**SELECTED EXTRACT:**
★ ★ ★ ★ ★

Does it really need more compute? Workflows are for pushing Claude Code into places you couldn't reach before — not for piling onto every small task. As the authors put it —
“most traditional coding tasks do not need a panel of 5 reviewers.”
Beyond big tasks, a few more ways in
Not just for large tasks
You can prompt a "quick workflow" — for instance, a fast adversarial review of an assumption. A one-line ask.
Pair with cadence and a hard target
For repeatable workflows (triage, research, verification), pair with /loop to run at regular intervals and /goal to set a hard completion requirement.
Cap it
Prompt it with a budget like "use 10k tokens" to set a ceiling on how many tokens the task uses.
Keep and distribute
Press s in the menu to save; check into ~/.claude/workflows or ship via a skill. Prompt Claude to treat it as a template, not a script to run verbatim.
The logic closes
The prior piece answers "what this is, and why the plan should move into code"; this one answers "how to build it, how to use it, when not to." Read together, the chain closes:
→ so the plan moves out of the model's context into a deterministic script (prior thesis)
→ and once it's there, adversarial verify / tournament / loop-until-dry / quarantine go from "hope the model remembers" to "the code enforces it" (this piece)
That's exactly what separates a workflow from "just run more agents in parallel" — it writes how quality is guaranteed into the code too.

★ ★ ★ ★ ★

**EXERCISE INSTRUCTIONS:**
1. From the workflows passage, reproduce everything from "Beyond big tasks, a" down to "the task uses.".
2. In the workflows passage, which key is pressed in the menu to save a workflow?

[Saved data entries]
★ ★ ★ ★ ★

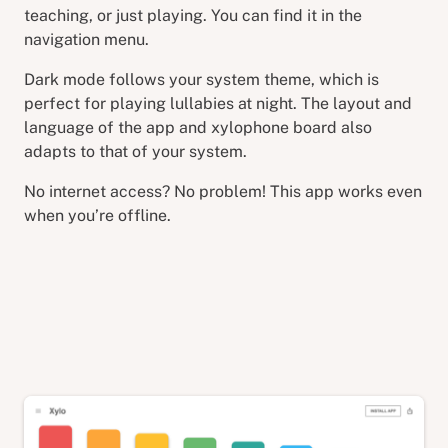
teaching, or just playing. You can find it in the
navigation menu.
Dark mode follows your system theme, which is
perfect for playing lullabies at night. The layout and
language of the app and xylophone board also
adapts to that of your system.
No internet access? No problem! This app works even
when you’re offline.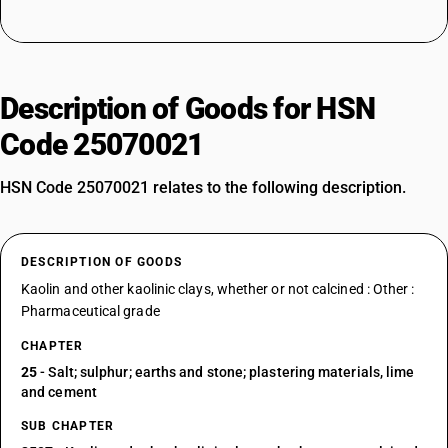
Description of Goods for HSN
Code 25070021
HSN Code 25070021 relates to the following description.
DESCRIPTION OF GOODS
Kaolin and other kaolinic clays, whether or not calcined : Other :
Pharmaceutical grade
CHAPTER
25
- Salt; sulphur; earths and stone; plastering materials, lime
and cement
SUB CHAPTER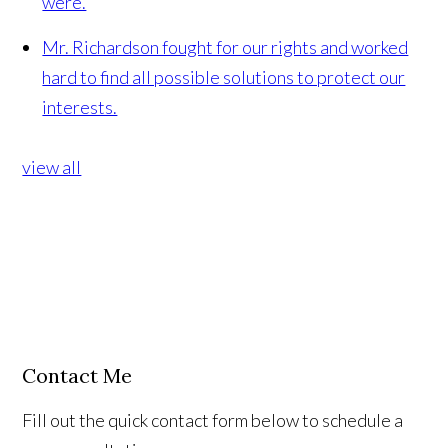
were.
Mr. Richardson fought for our rights and worked
hard to find all possible solutions to protect our
interests.
view all
Contact Me
Fill out the quick contact form below to schedule a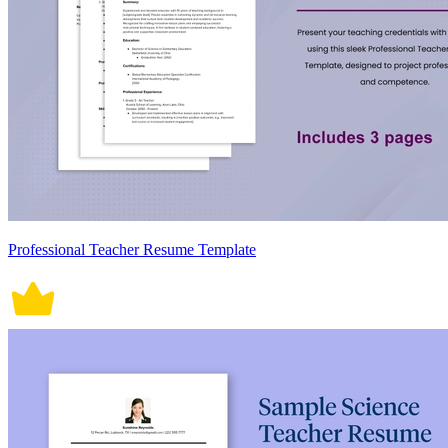
Professional Teacher Resume Template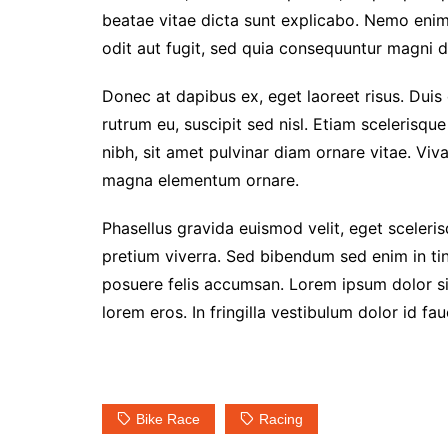
beatae vitae dicta sunt explicabo. Nemo enim
odit aut fugit, sed quia consequuntur magni d
Donec at dapibus ex, eget laoreet risus. Duis 
rutrum eu, suscipit sed nisl. Etiam scelerisque 
nibh, sit amet pulvinar diam ornare vitae. Vi
magna elementum ornare.
Phasellus gravida euismod velit, eget scelerisq
pretium viverra. Sed bibendum sed enim in tin
posuere felis accumsan. Lorem ipsum dolor sit
lorem eros. In fringilla vestibulum dolor id fau
Bike Race
Racing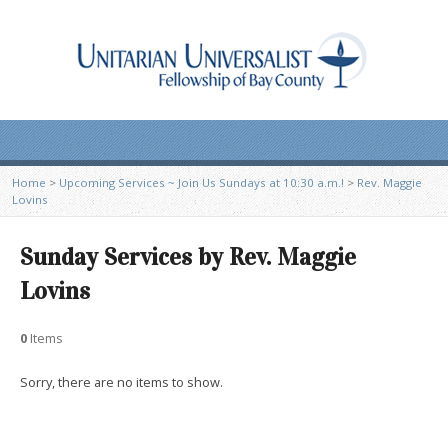
Home
>
Upcoming Services ~ Join Us Sundays at 10:30 a.m.!
>
Rev. Maggie
Lovins
Sunday Services by Rev. Maggie
Lovins
0
Items
Sorry, there are no items to show.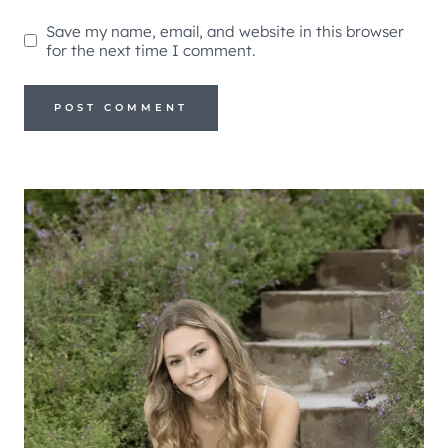
Save my name, email, and website in this browser
for the next time I comment.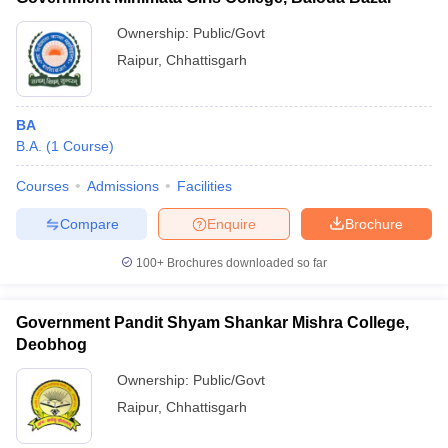
Ownership:
Public/Govt
Raipur
,
Chhattisgarh
BA
B.A.
(
1
Course
)
Courses
Admissions
Facilities
Compare
Enquire
Brochure
100+
Brochures downloaded so far
Government Pandit Shyam Shankar Mishra College,
Deobhog
Ownership:
Public/Govt
Raipur
,
Chhattisgarh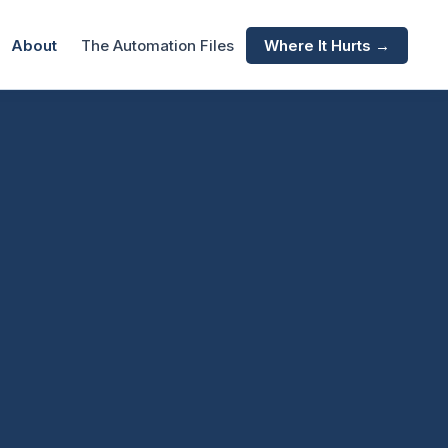
About
The Automation Files
Where It Hurts →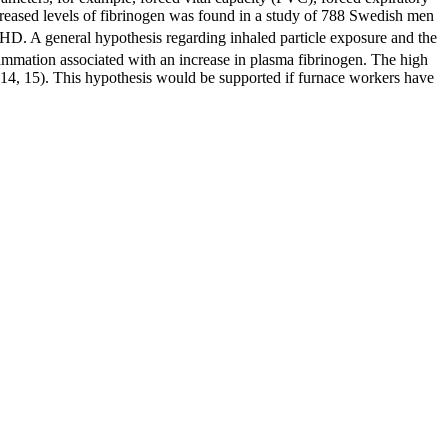
creased levels of fibrinogen was found in a study of 788 Swedish men
HD. A general hypothesis regarding inhaled particle exposure and the
lammation associated with an increase in plasma fibrinogen. The high
h (14, 15). This hypothesis would be supported if furnace workers have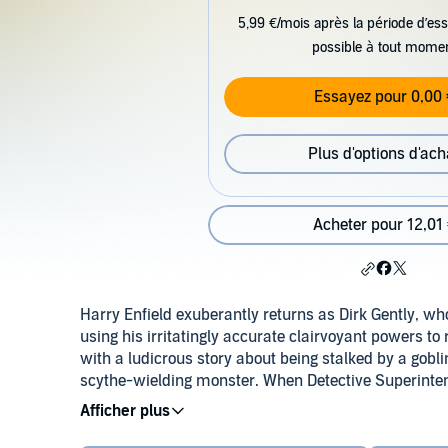
5,99 €/mois après la période d’ess
possible à tout mome
Essayez pour 0,00 
Plus d'options d'ach
Acheter pour 12,01
Harry Enfield exuberantly returns as Dirk Gently, w
using his irritatingly accurate clairvoyant powers to
with a ludicrous story about being stalked by a gob
scythe-wielding monster. When Detective Superinten
room is the result of a particularly irritating suicide
interconnectedness of all things is tested to the limit
Gently' books, directed by Dirk Maggs (chosen by 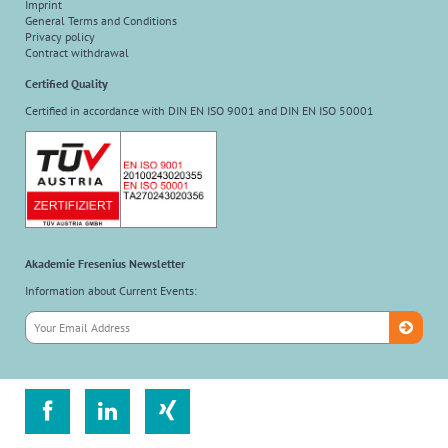
Imprint
General Terms and Conditions
Privacy policy
Contract withdrawal
Certified Quality
Certified in accordance with DIN EN ISO 9001 and DIN EN ISO 50001
Akademie Fresenius Newsletter
Information about Current Events:


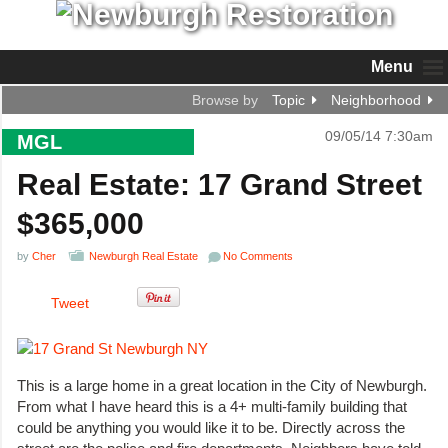
Menu
Browse by
Topic
Neighborhood
09/05/14 7:30am
MGL
Real Estate: 17 Grand Street
$365,000
by
Cher
Newburgh Real Estate
No Comments
Tweet
This is a large home in a great location in the City of Newburgh.
From what I have heard this is a 4+ multi-family building that
could be anything you would like it to be. Directly across the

★ ★ ★ ★ ★

**RESULTS OF THE EXERCISE:**
1.
Beyond big tasks, a few more ways in
Not just for large tasks
You can prompt a "quick workflow" — for instance, a fast adversarial review of an assumption. A one-line ask.
Pair with cadence and a hard target
For repeatable workflows (triage, research, verification), pair with /loop to run at regular intervals and /goal to set a hard completion requirement.
Cap it
Prompt it with a budget like "use 10k tokens" to set a ceiling on how many tokens the task uses.

2. The s key.